- _EXCERPT_:
>>>

Hacker News new | ask | show | jobs
by QuinnWilton 2894 days ago
A lot of people are commenting that SemVer doesn't work, because it's still at the mercy of humans choosing good version numbers.

Elm's package manager, elm-package, actually tries to remove humans from the equation, by automatically choosing the next version number, based on a diff of the API and the exported types of a package: https://github.com/elm-lang/elm-package#publishing-updates

It's not perfect, but it's better than anything else I've seen.

6 comments

It litterally changes nothing. I've had to fork a lib to bump a dependency version just recently.

The only things that protect elm from knowing dependency hell are the age of the ecosystem and the fact that there are not that many common package publishers outside of the core team.

That’s a pretty neat strategy. Elm really brings a lot of cool (and fun) sugar to dev flows. I’ve been looking for a reason (project) to use it in so I can transition from an enamored fan-person to a true evangelist :)
I'm doing this kind of automation with Maven in Java. There is a plugin (build helper I believe is the name) that gives you properties like "next.release.version", "current.release.version", "next.snapshot.version", etc.

So I've setup an infrastructure where you just click a button and it performs a release with _proper_ version number in accordance with semver, simply does the right thing. Works like a charm.

I don't understand complains about human factor when you eliminate it with ease.

And who decides if a change is breaking or not?
A very interesting talk by Rich Hikey (creator of Clojure) on the topic: https://m.youtube.com/watch?v=oyLBGkS5ICk

To summarize, any change that offers more (as in, more fields in the output) and/or requires less (more of the original parameters made optional) is non-breaking.

Edit: Of course, this is all under the assumption that the semantics of methods should never change. Instead of changing semantics, he proposes to just create a new method with a new name.

I can think of two (relatively) simple tests:

A) you generate an export of the public API (entrypoints, arguments, types) in some stable format.

B) you run the (public-api) testsuite of the previous release against the current release.

- If A yields no changes wrt the previous release, then B should probably succeed as well (barring changed tests). Bump the patchlevel.

- If A has changes but B succeeds, it's a minor version bump.

- If A has changes and B reports failures, it's a major version bump.

Of course, this isn't fool-proof, so you still want some way of overriding the automated version bump. But I think it's reliable enough to at least force developers to think about the changes they're making. Of course, it does rely on having a testsuite, and explicitly marking parts of it as public-api validation.

<<<

- _AVAILABLE DATA_:

>>>

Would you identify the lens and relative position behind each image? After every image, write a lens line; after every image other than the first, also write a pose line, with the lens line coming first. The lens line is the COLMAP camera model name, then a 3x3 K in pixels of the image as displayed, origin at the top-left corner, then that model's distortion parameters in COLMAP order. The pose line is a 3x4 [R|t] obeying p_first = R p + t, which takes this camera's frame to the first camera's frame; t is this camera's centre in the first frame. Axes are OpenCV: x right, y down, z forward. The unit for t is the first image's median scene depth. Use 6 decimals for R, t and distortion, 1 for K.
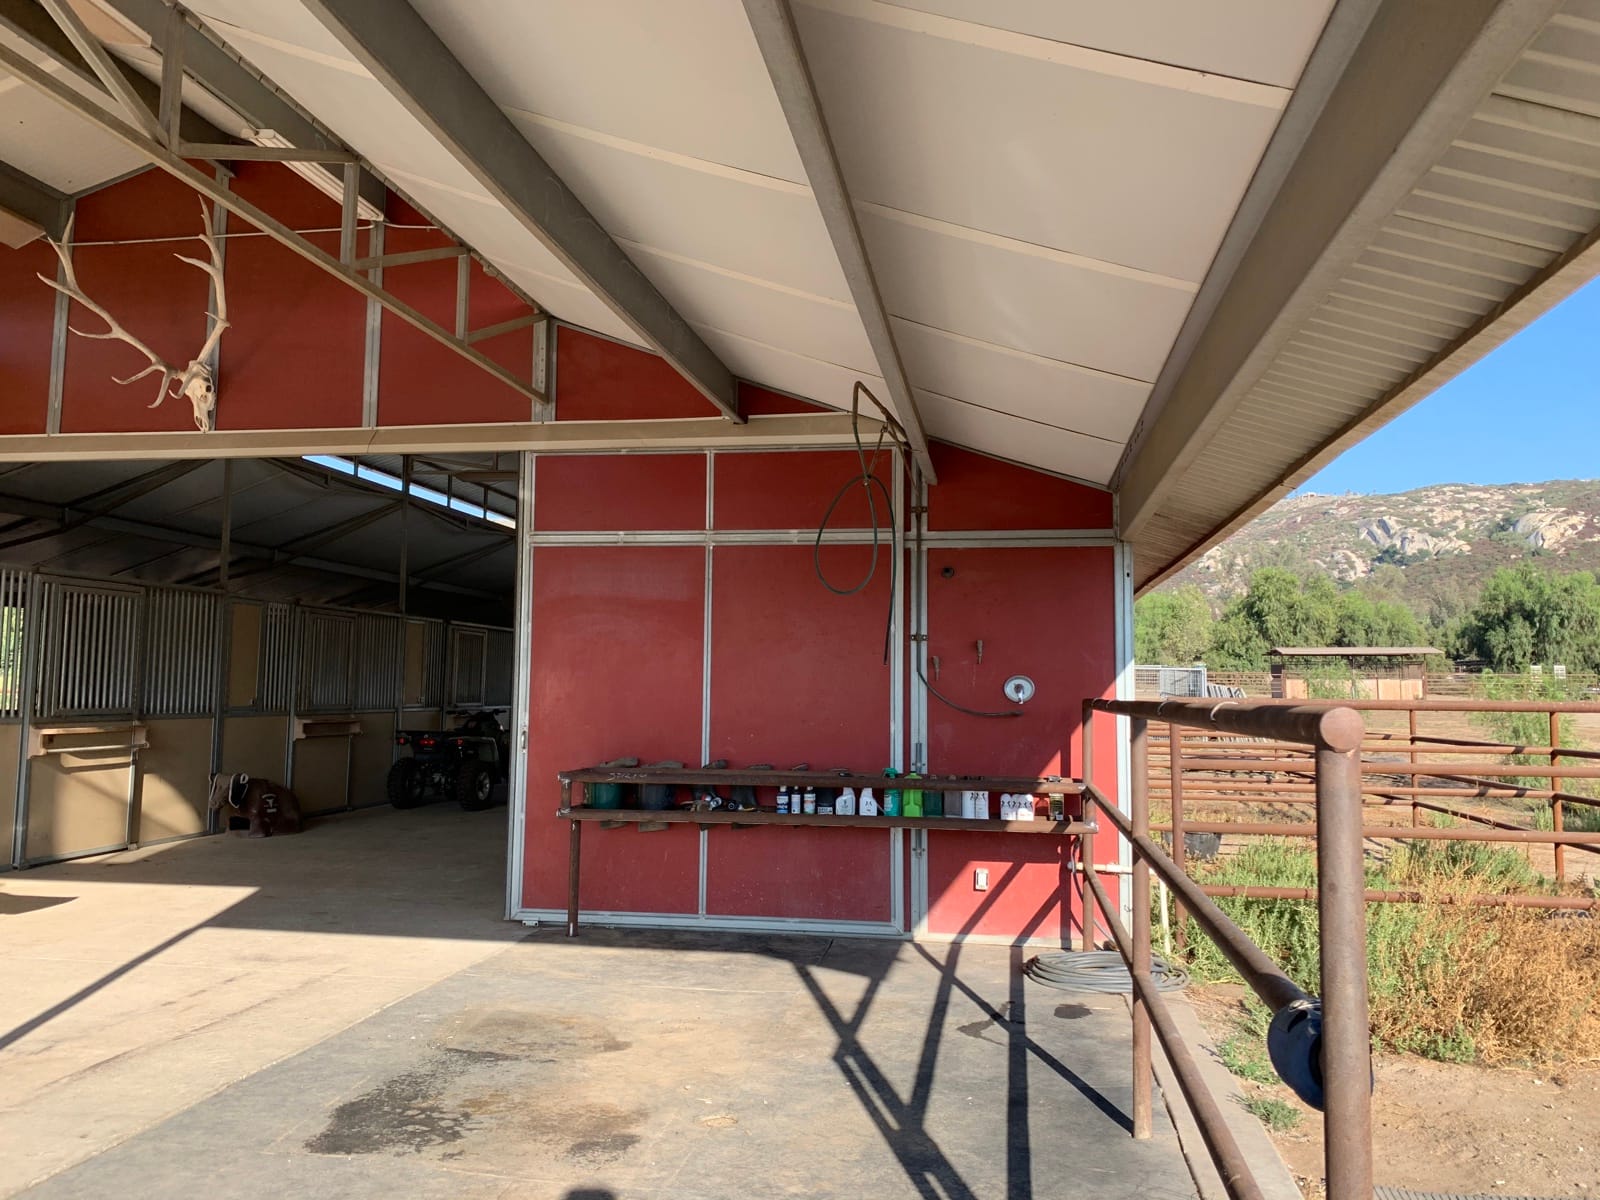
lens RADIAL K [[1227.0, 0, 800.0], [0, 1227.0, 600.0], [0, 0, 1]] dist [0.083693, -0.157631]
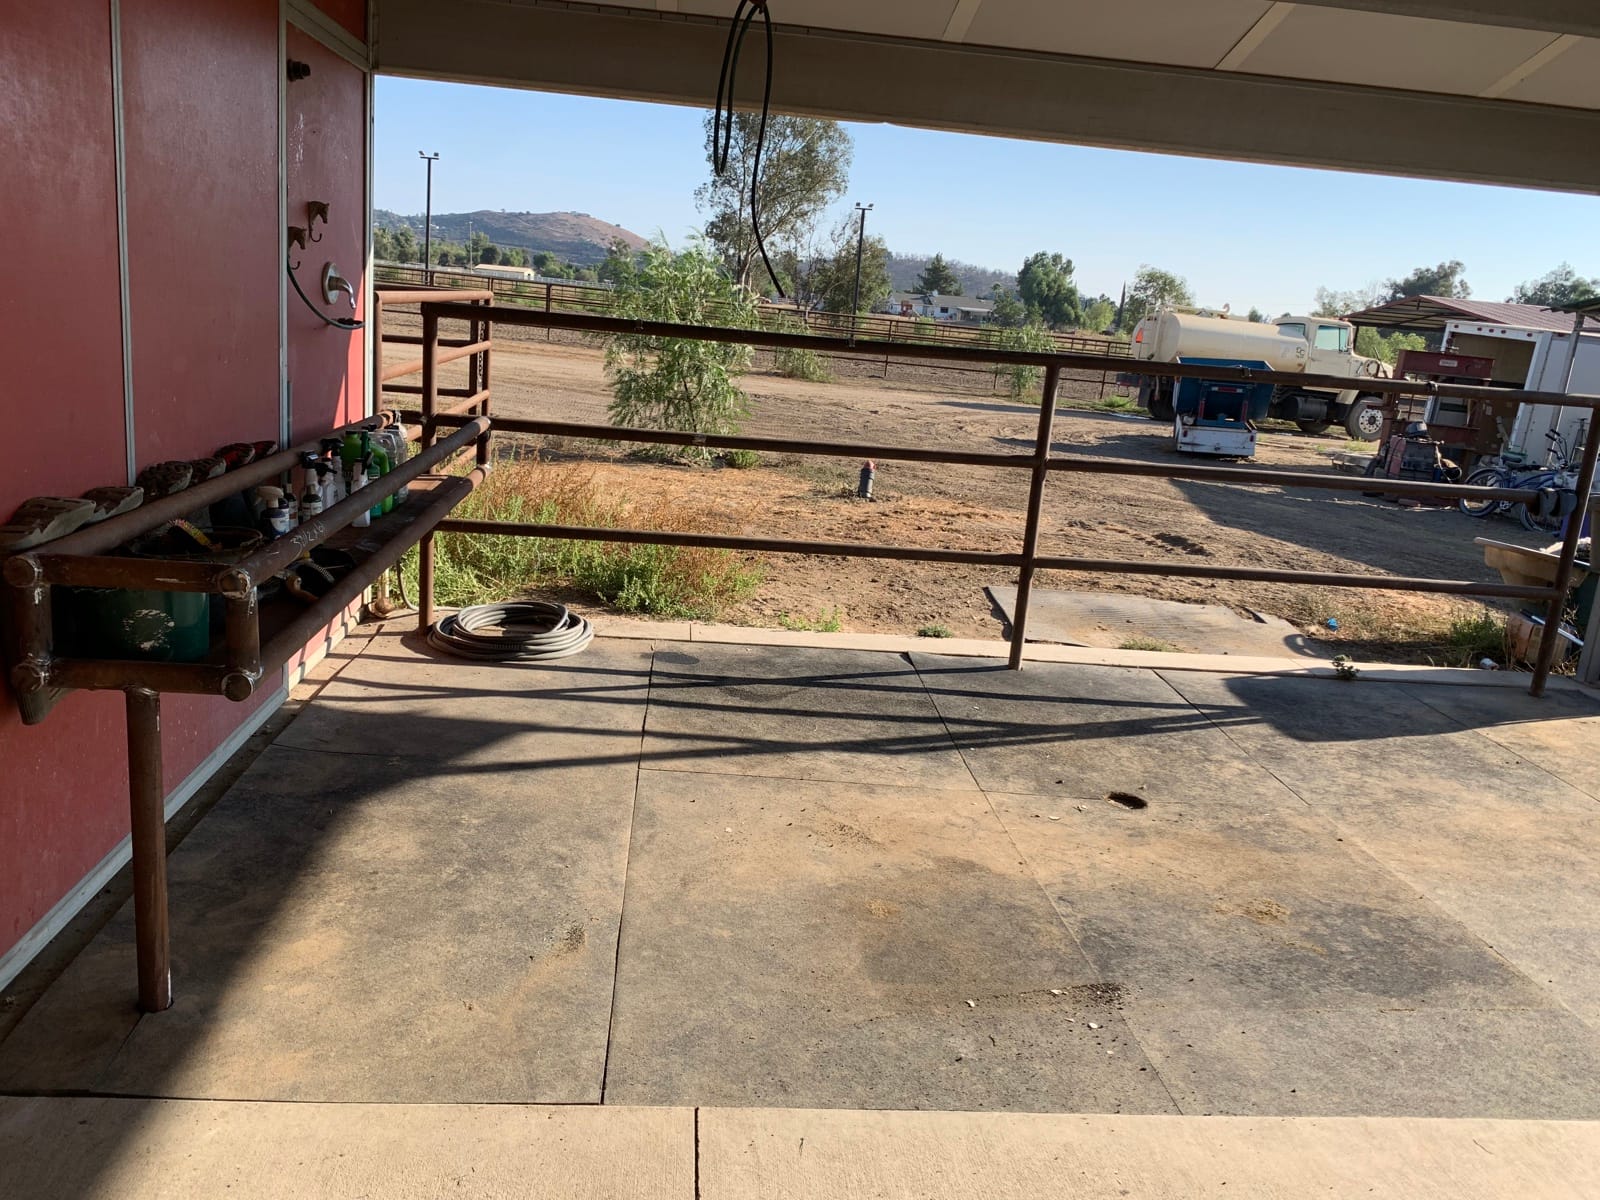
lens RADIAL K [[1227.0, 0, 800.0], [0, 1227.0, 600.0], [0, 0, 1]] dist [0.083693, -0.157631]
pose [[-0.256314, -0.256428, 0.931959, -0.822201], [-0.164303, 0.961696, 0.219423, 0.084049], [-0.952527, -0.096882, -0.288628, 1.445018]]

<<<
>>>

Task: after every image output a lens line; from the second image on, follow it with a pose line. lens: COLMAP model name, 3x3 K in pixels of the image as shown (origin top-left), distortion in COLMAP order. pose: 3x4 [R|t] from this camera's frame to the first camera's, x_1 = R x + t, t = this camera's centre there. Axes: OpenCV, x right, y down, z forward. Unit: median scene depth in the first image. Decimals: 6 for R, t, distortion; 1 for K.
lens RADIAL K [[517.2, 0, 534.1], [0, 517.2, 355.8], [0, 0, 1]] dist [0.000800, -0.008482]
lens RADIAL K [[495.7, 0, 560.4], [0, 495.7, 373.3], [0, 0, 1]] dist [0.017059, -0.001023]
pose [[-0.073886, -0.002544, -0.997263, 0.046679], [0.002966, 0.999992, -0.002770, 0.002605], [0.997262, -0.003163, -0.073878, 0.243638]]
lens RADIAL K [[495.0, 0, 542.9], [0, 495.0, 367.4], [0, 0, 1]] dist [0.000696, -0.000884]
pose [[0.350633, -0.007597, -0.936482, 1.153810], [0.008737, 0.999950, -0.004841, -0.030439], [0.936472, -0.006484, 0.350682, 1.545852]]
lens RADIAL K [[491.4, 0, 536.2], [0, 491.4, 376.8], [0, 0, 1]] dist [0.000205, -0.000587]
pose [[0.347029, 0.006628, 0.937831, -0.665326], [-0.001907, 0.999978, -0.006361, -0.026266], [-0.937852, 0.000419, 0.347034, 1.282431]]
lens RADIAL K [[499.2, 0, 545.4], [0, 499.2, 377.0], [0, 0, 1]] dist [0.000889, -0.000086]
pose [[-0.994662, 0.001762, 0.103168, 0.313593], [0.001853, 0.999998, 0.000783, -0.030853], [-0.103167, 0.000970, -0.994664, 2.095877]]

<<<
>>>

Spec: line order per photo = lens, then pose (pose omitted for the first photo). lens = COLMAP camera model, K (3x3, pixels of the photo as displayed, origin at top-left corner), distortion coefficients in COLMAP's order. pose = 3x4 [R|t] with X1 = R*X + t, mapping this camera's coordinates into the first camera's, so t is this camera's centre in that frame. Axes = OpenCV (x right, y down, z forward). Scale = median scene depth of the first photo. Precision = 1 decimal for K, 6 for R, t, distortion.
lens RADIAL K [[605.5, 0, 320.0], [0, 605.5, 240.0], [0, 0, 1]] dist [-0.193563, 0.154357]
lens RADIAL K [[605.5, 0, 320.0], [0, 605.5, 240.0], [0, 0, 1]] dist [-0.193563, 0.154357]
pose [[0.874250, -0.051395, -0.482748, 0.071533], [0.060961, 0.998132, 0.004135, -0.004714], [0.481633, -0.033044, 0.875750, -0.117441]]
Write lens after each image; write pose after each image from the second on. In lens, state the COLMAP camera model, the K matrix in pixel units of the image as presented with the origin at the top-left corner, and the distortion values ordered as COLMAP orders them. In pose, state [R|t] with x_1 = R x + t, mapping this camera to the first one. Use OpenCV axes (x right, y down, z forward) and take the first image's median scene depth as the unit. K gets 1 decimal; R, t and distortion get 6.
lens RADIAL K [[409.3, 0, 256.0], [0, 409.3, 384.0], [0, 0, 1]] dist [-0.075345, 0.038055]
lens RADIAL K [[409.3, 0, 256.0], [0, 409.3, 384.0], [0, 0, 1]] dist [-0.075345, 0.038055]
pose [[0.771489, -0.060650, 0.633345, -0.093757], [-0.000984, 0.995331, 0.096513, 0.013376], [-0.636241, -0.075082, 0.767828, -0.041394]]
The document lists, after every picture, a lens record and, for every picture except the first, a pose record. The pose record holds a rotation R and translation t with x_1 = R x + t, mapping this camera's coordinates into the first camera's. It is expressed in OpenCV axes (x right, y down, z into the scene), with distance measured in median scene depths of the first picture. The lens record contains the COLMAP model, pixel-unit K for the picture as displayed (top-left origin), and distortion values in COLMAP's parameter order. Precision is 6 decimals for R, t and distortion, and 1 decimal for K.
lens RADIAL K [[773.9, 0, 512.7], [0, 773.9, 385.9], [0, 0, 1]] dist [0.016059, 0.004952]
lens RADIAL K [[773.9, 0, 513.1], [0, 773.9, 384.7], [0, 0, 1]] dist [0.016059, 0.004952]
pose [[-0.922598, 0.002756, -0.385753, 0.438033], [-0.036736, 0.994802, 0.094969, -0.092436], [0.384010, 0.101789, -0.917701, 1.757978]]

<<<

- _WORK INSTRUCTION A_:
Answer these about the thread on SemVer:
(i) What does elm-package base its choice of the next version number on?
(ii) Which build tool does the commenter who automates releases in Java use?
(iii) In the two-test scheme, what kind of version bump applies when A has changes but B succeeds?
- _WORK INSTRUCTION B_: Could you print the part of the thread on SemVer starting at "Hacker News new" and ending at "the core team."?

- _ANSWER SPACE A_:
(i) A diff of the API and the exported types of a package.
(ii) Maven.
(iii) A minor version bump.

- _ANSWER SPACE B_:
Hacker News new | ask | show | jobs
by QuinnWilton 2894 days ago
A lot of people are commenting that SemVer doesn't work, because it's still at the mercy of humans choosing good version numbers.

Elm's package manager, elm-package, actually tries to remove humans from the equation, by automatically choosing the next version number, based on a diff of the API and the exported types of a package: https://github.com/elm-lang/elm-package#publishing-updates

It's not perfect, but it's better than anything else I've seen.

6 comments

It litterally changes nothing. I've had to fork a lib to bump a dependency version just recently.

The only things that protect elm from knowing dependency hell are the age of the ecosystem and the fact that there are not that many common package publishers outside of the core team.